**RECORDS SUPPLIED:**
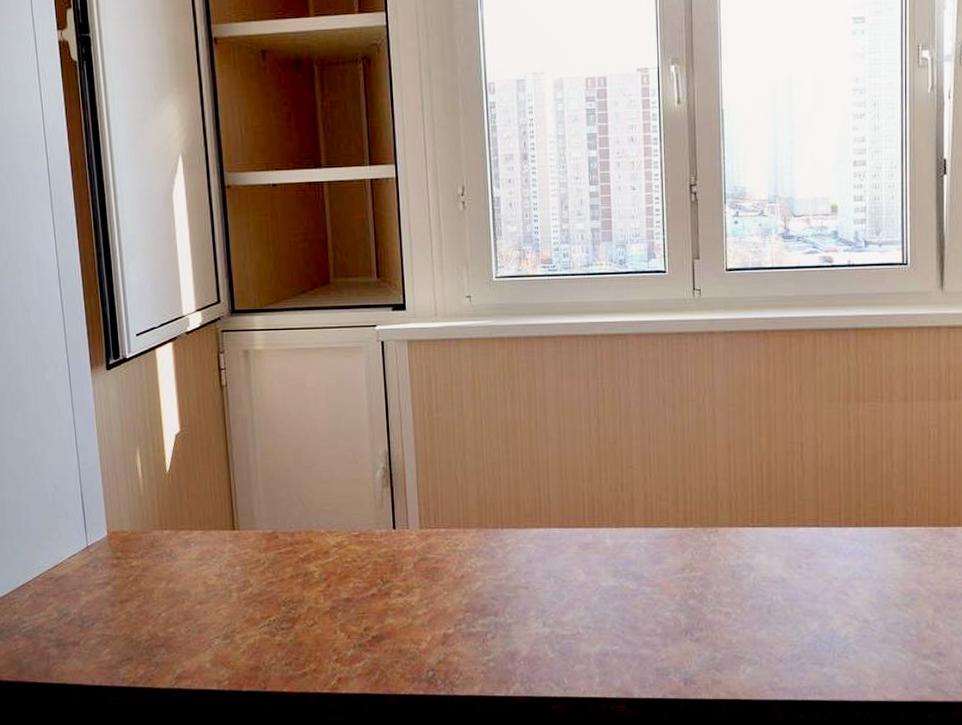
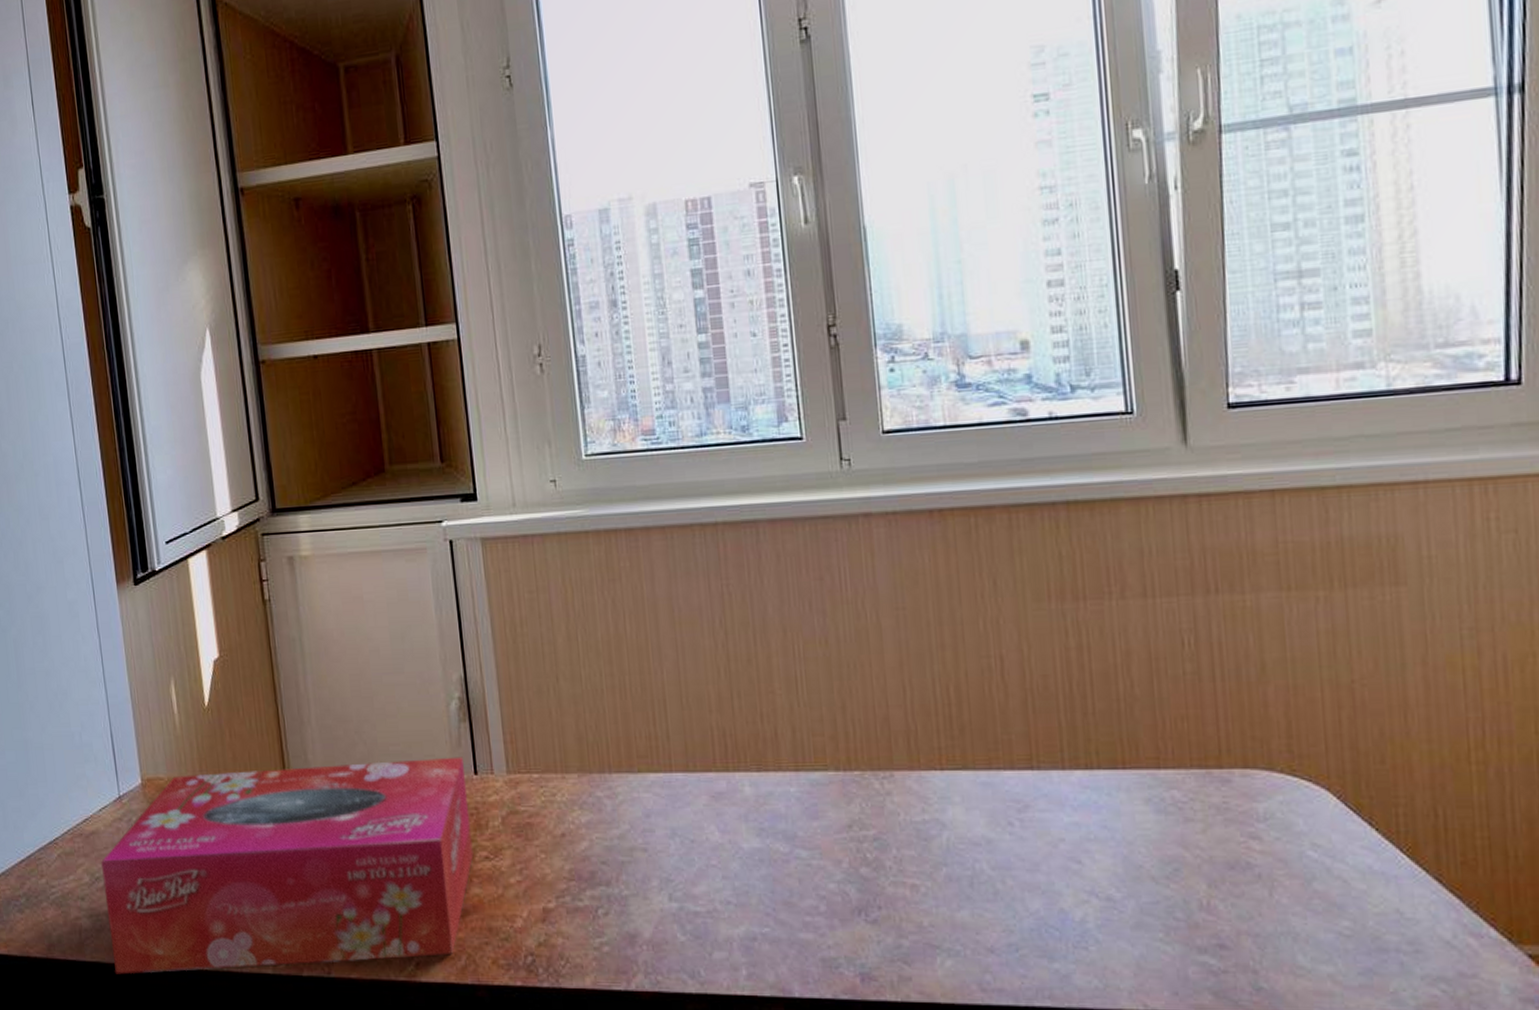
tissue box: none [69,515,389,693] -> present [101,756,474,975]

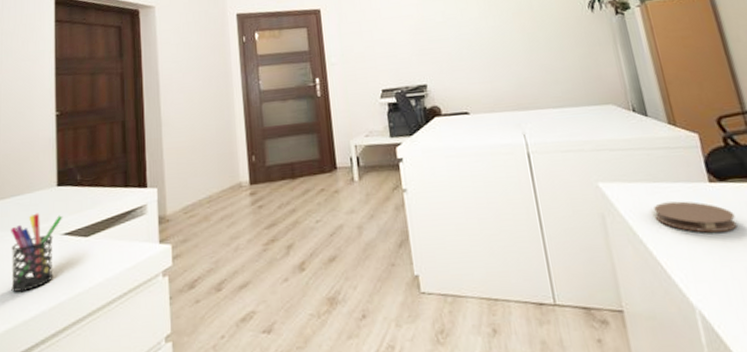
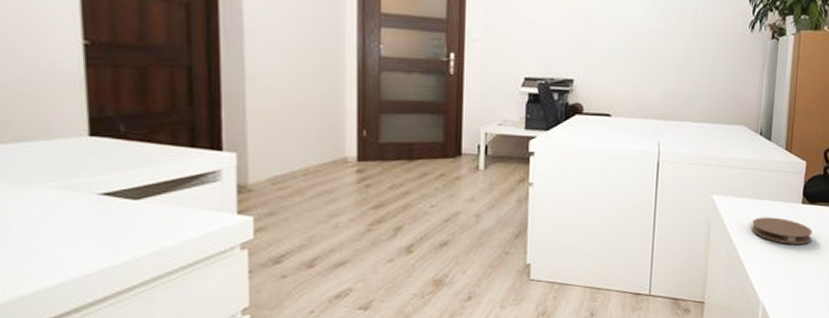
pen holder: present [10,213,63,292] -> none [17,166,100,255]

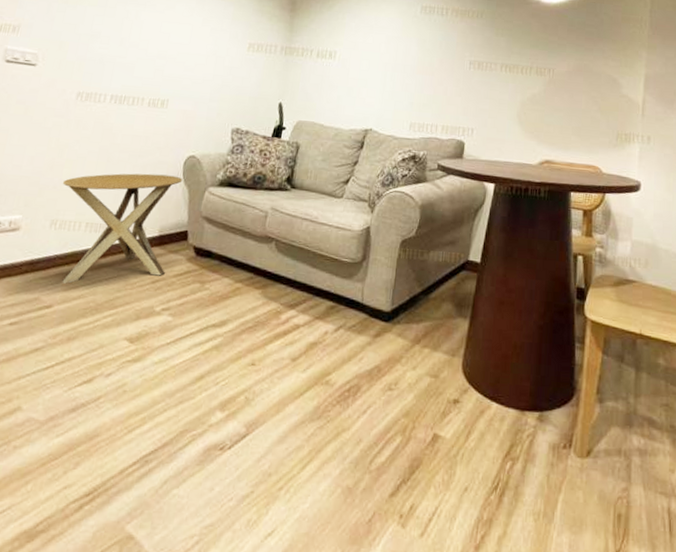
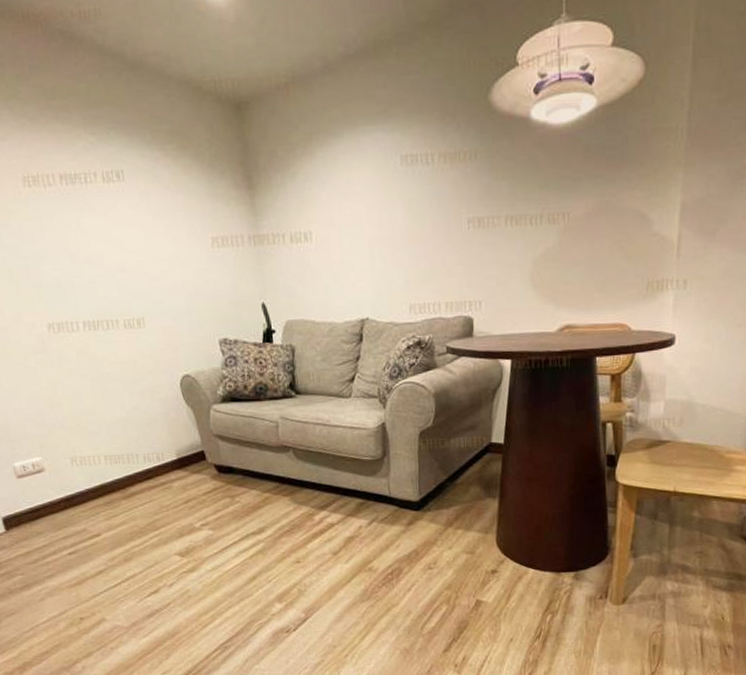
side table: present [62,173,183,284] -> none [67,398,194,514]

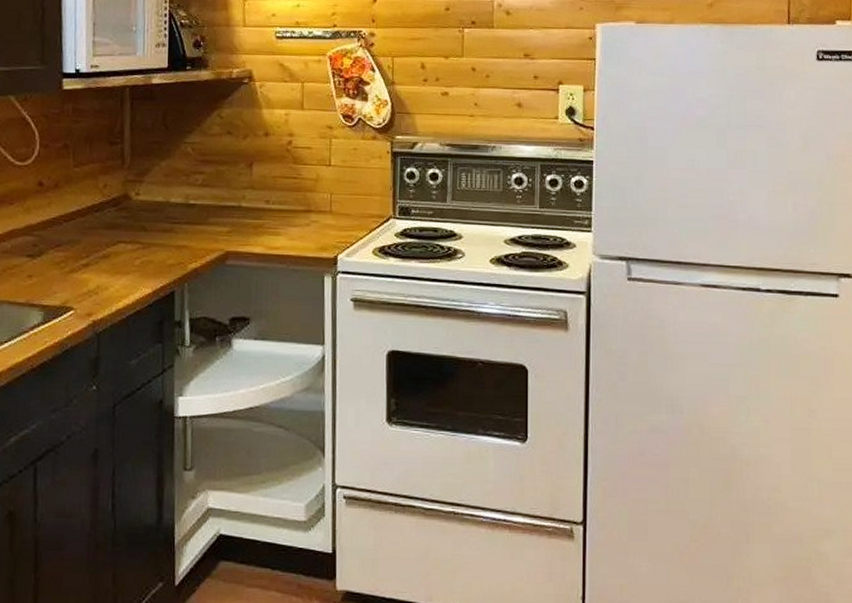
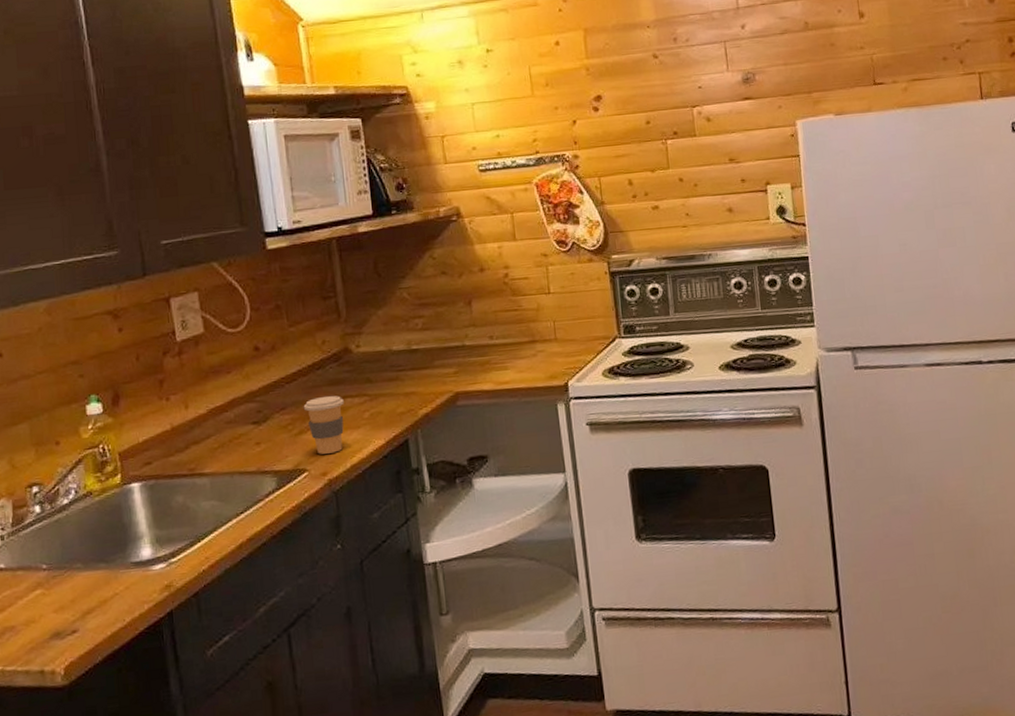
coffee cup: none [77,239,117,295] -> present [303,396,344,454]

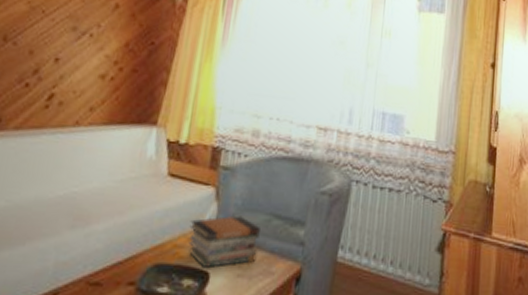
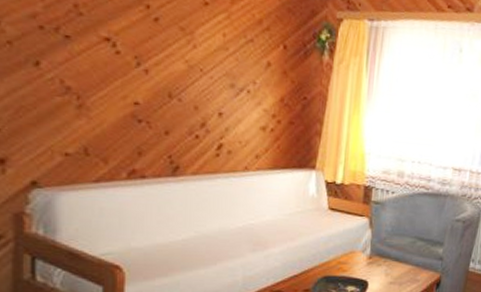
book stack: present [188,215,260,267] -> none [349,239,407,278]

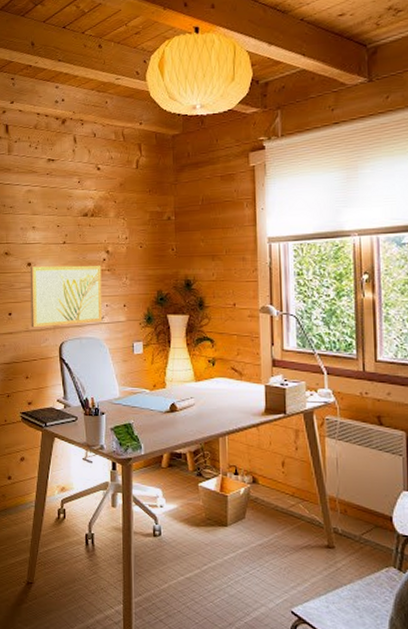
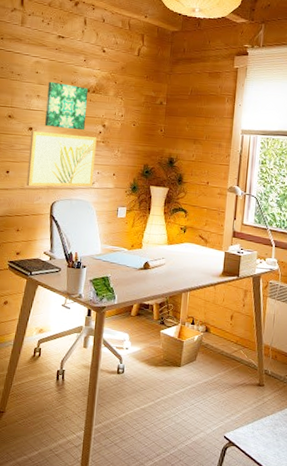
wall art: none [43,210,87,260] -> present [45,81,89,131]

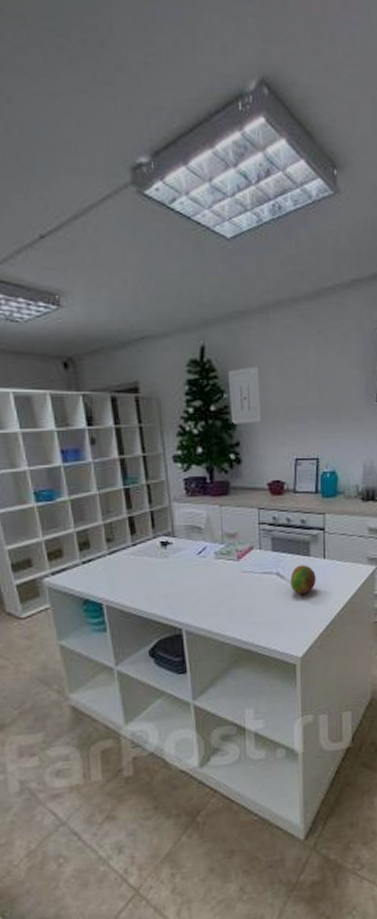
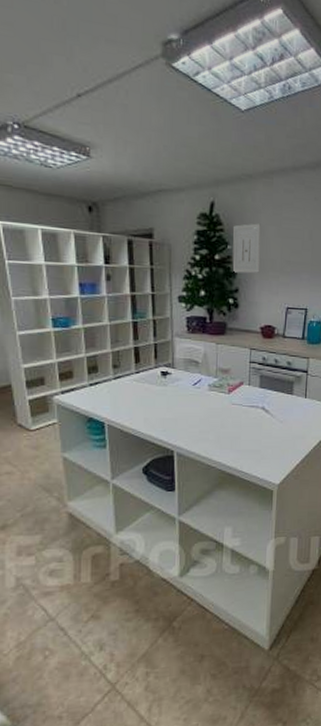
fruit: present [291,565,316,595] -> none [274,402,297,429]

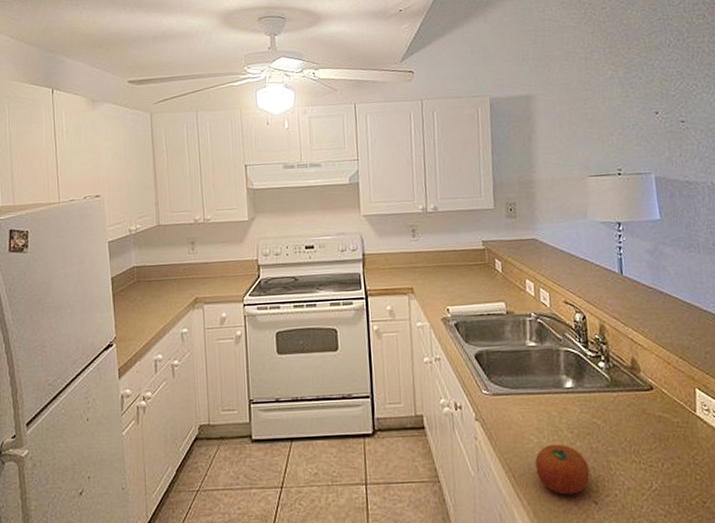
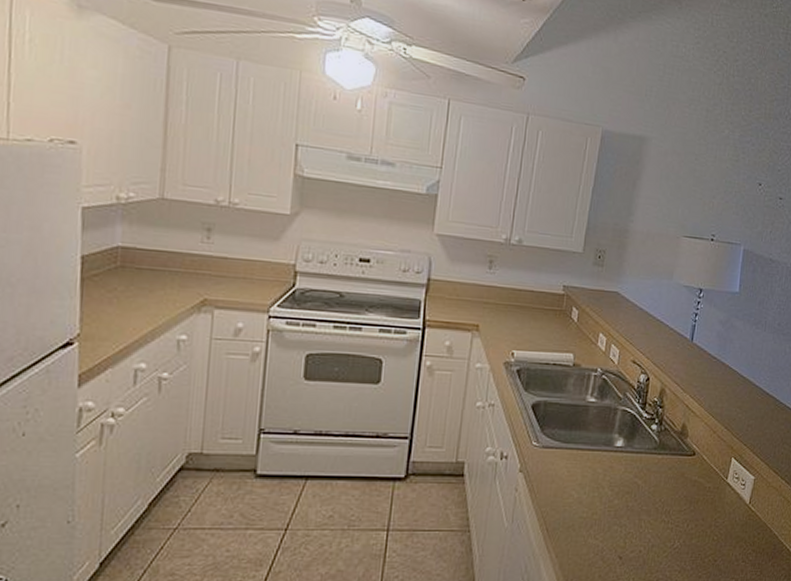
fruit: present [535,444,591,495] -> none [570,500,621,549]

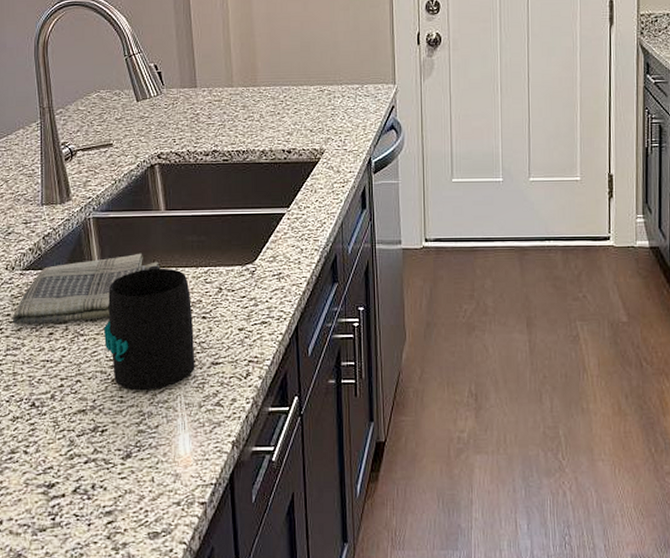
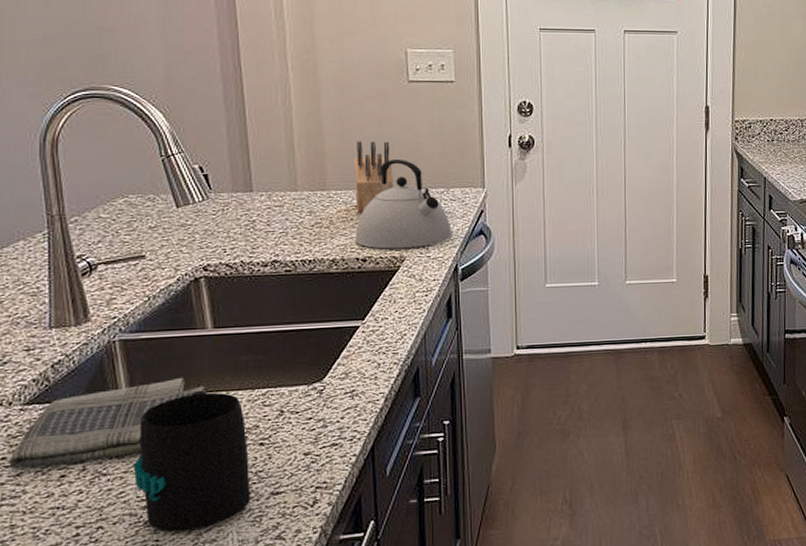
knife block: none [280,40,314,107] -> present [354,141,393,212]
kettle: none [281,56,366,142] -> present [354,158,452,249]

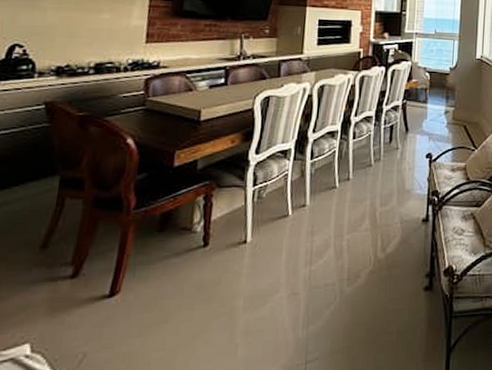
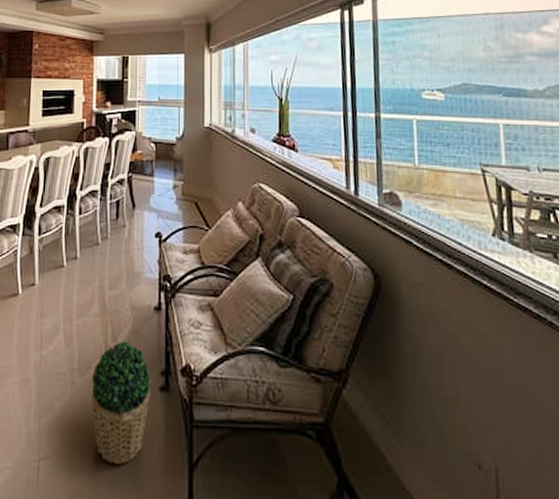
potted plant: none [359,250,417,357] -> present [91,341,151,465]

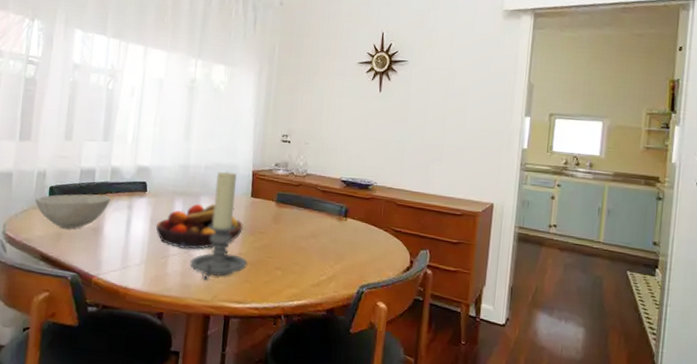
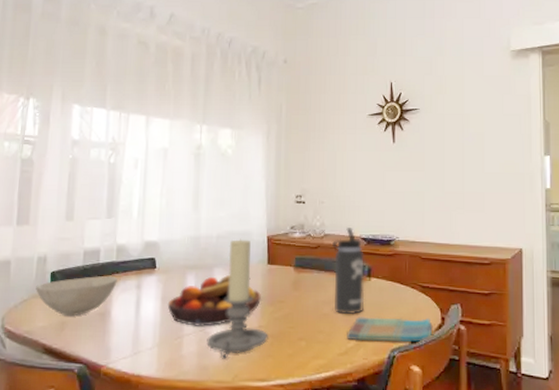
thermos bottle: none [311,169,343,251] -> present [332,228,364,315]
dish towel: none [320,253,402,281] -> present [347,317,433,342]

**TASK REQUIREMENTS:**
This exercise needs every entry retyped exactly, with the pictures removed.

**FINAL ANSWER:**
tissue box: none [69,515,389,693] -> present [101,756,474,975]

pen holder: present [10,213,63,292] -> none [17,166,100,255]

side table: present [62,173,183,284] -> none [67,398,194,514]

coffee cup: none [77,239,117,295] -> present [303,396,344,454]

book stack: present [188,215,260,267] -> none [349,239,407,278]

wall art: none [43,210,87,260] -> present [45,81,89,131]

fruit: present [291,565,316,595] -> none [274,402,297,429]

fruit: present [535,444,591,495] -> none [570,500,621,549]

knife block: none [280,40,314,107] -> present [354,141,393,212]
kettle: none [281,56,366,142] -> present [354,158,452,249]

potted plant: none [359,250,417,357] -> present [91,341,151,465]

thermos bottle: none [311,169,343,251] -> present [332,228,364,315]
dish towel: none [320,253,402,281] -> present [347,317,433,342]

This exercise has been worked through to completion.